In this case, the KAuth VNode callback has been called for a VFS thread owned by root, because the VNode pager (dynamic_pager) and all asynchronous I/O (AIO) kernel threads run as root. So a simple check at the start of the callback for a root-owned thread can prevent this problem. (The KAuth technical note advises strongly in favour of this anyway to prevent deadlock with other system daemons.) Of course this means that you can't monitor root's I/O events, which may be a problem for some applications, but not if you're only interested in the users' file I/O (except AIO for the reason above...although the documentation says that AIO doesn't cause this problem because it won't actually generate the callbacks in the first place!)

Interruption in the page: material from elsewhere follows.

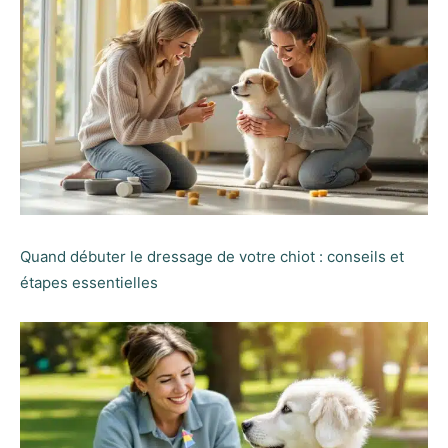
Quand débuter le dressage de votre chiot : conseils et
étapes essentielles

For non-root threads, it should be safe to call IOMalloc()/IOFree() and to acquire a mutex, right because the VNode pager cannot have called KAuth VNode callback? In fact, there should not be any special caveats for these threads, other than remembering that you're in the middle of a VFS thread so you don't want to waste time because you'll slow down I/O.
It would help if the KAuth system were able to provide the PID of the calling thread (or 0 for kernel threads) as well as the UID & GID in the callback's arguments. The KAuth documentation suggests that using proc_self() doesn't help you with AIO threads, which is a real shame. Process-level rather than user/group-level filtering would be much more efficient and useful in some circumstances.